Schnelle Entlastung, das wäre es. Thomas Baumgartner, Vizepräsident des italienischen Frächterverbandes und ehemals CEO der Spedition Fercam, fordert daher nochmals ein Entgegenkommen der Tiroler bei ihren Verboten. „Der Brenner-Korridor hat durch diese Verbote nur noch 50 Prozent seiner eigentlichen Kapazität. Wenn diese Kapazität auf 100 Prozent erhöht werden würde, bräuchten wir keine Blockabfertigung mehr“, sagte Baumgartner.
Kritik an Tirols
starrer Haltung
Auch Baumgartners Kollegen kritisierten Zumtobel für die starre Tiroler Haltung. Georg Dettendorfer berichtete von enormen Belastungen durch die Blockabfertigung. „Wir erreichen dann unser Logistikzentrum nicht.“ Das sei „Standortgefährdung“.

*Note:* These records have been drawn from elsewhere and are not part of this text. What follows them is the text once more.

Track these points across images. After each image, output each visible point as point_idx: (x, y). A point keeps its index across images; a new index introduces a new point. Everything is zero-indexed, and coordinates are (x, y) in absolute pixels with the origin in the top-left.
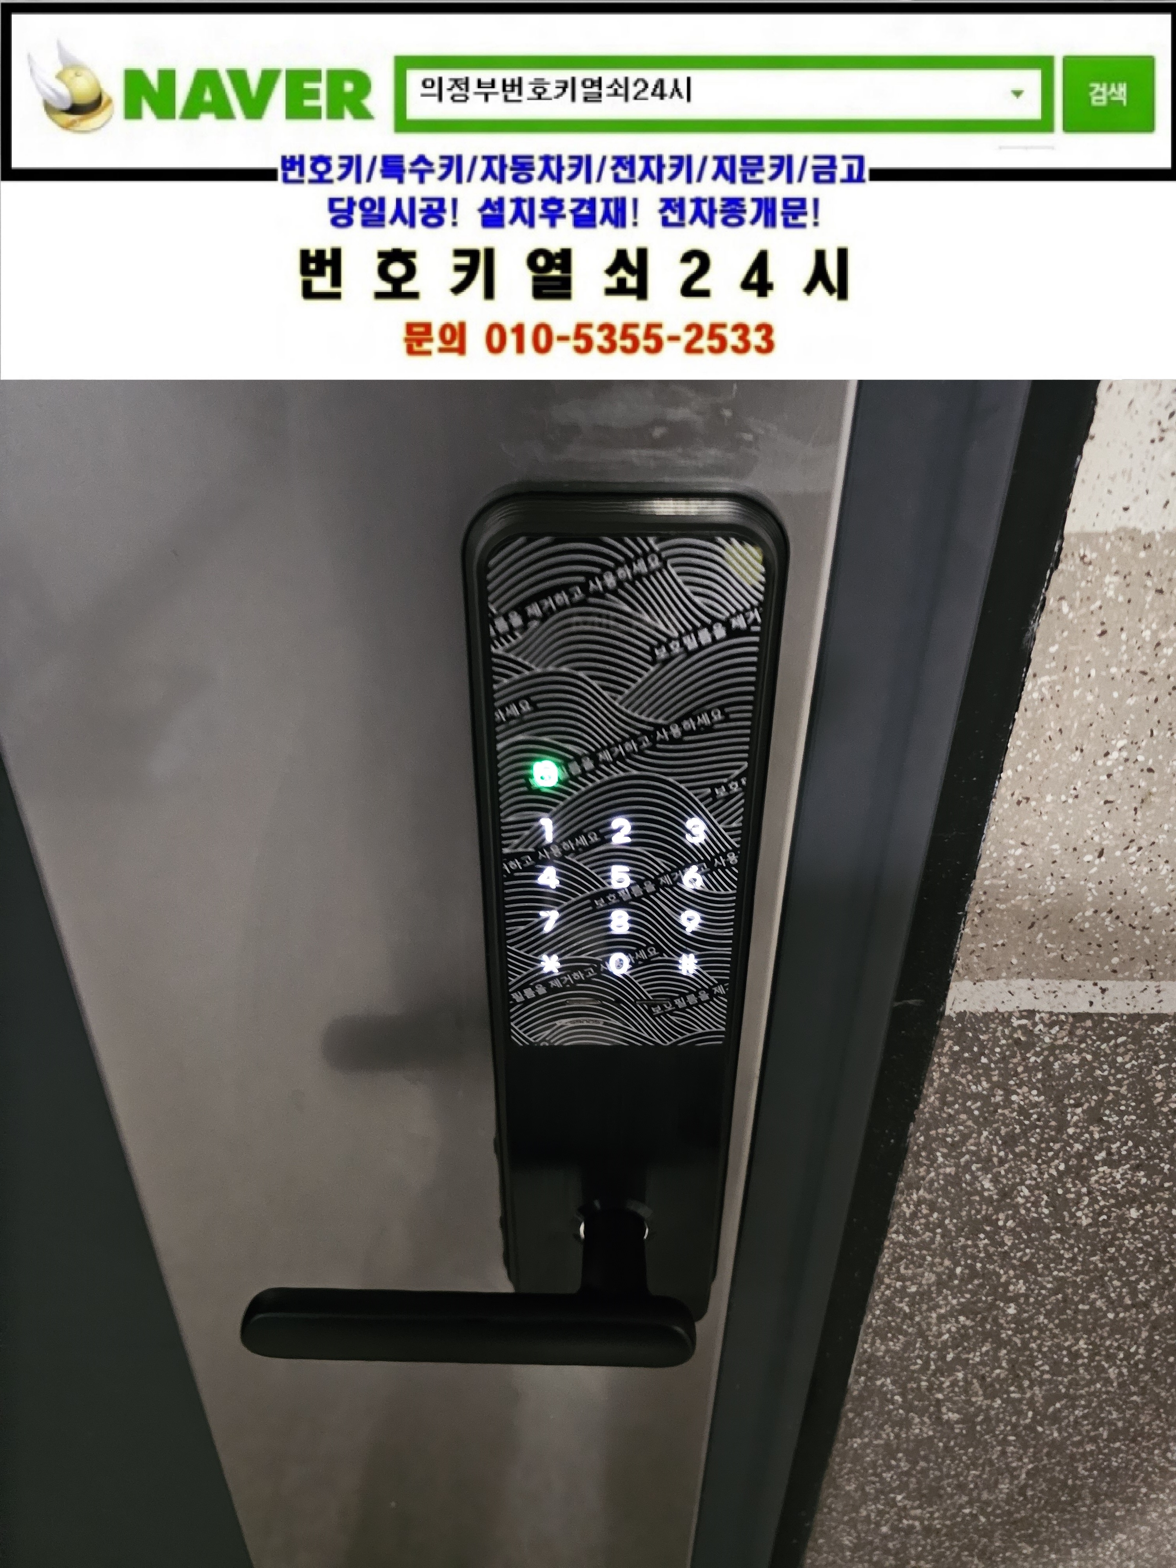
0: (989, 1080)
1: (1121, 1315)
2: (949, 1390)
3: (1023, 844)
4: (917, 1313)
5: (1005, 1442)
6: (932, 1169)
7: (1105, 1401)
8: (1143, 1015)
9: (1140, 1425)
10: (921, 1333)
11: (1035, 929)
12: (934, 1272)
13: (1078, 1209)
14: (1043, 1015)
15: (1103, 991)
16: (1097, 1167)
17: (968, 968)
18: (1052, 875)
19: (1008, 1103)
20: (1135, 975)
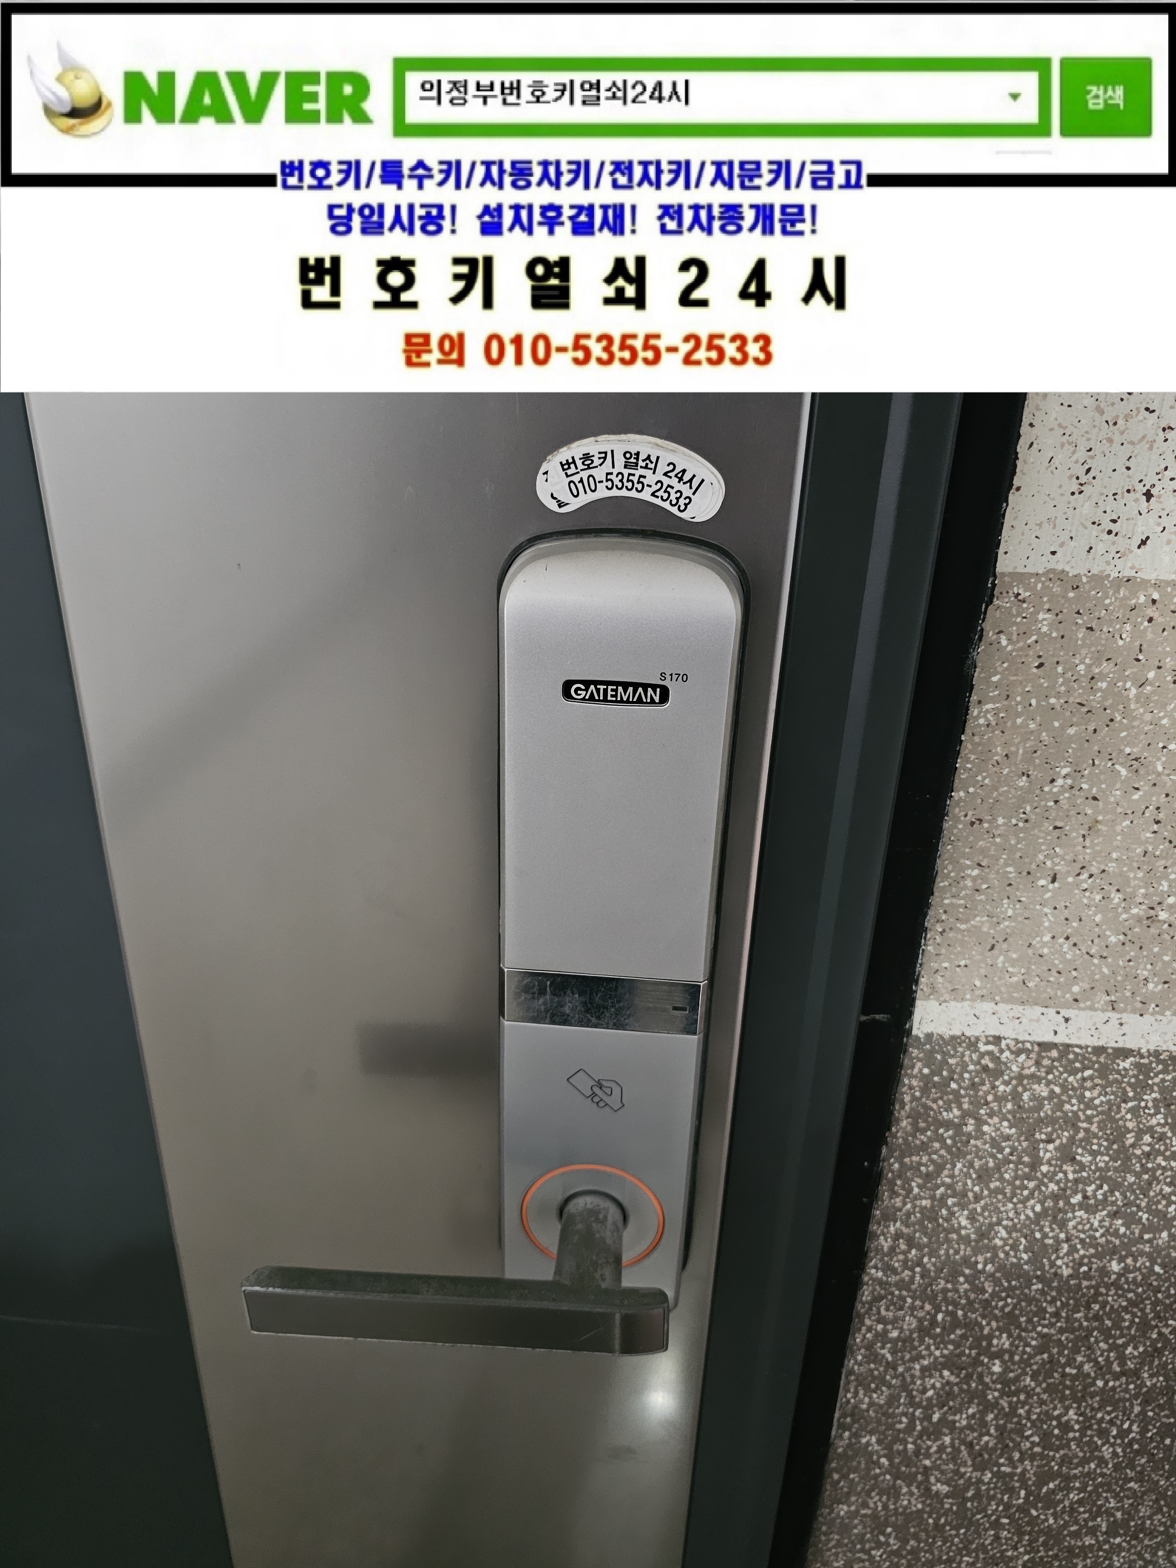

Christian Huber von Huber-Logistik in Albaching kritisierte die Tiroler Rosinenpickerei. Alle Alpenregionen profitierten enorm von Handel und Transit. „Wer profitiert, muss auch Belastungen tragen.“
Gütertransport: Die
Schweiz macht es vor
Einig waren sich die Teilnehmer der Runde darin, dass mehr Güter auf die Schiene verlagert werden müssten. Zumtobel wies darauf hin, dass die Schweiz drei Viertel der Güter auf der Schiene transportiere und nur noch 25 Prozent auf Lkw. „Am Brenner ist das Verhältnis umgekehrt.“ Auch Dettendorfer sprach sich vehement für die Bahn aus. Und warnte davor, Straße gegen Schiene auszuspielen.
Bringt der Brenner-Nordzulauf irgendwann mal die nötigen Kapazitäten? Bis 2026 werde der Bundestag eine Entscheidung fällen, sagte Bauminister Bernreiter. „Dann muss das Planfeststellungsverfahren angegangen und durchgezogen werden.“ Die für die Verlagerung notwendigen Terminals seien jedenfalls bereits in Planung und im Fall von Augsburg bereits im Bau. Von Erleichterungen vor Anfang der 2040er-Jahre sollte man dennoch nicht träumen.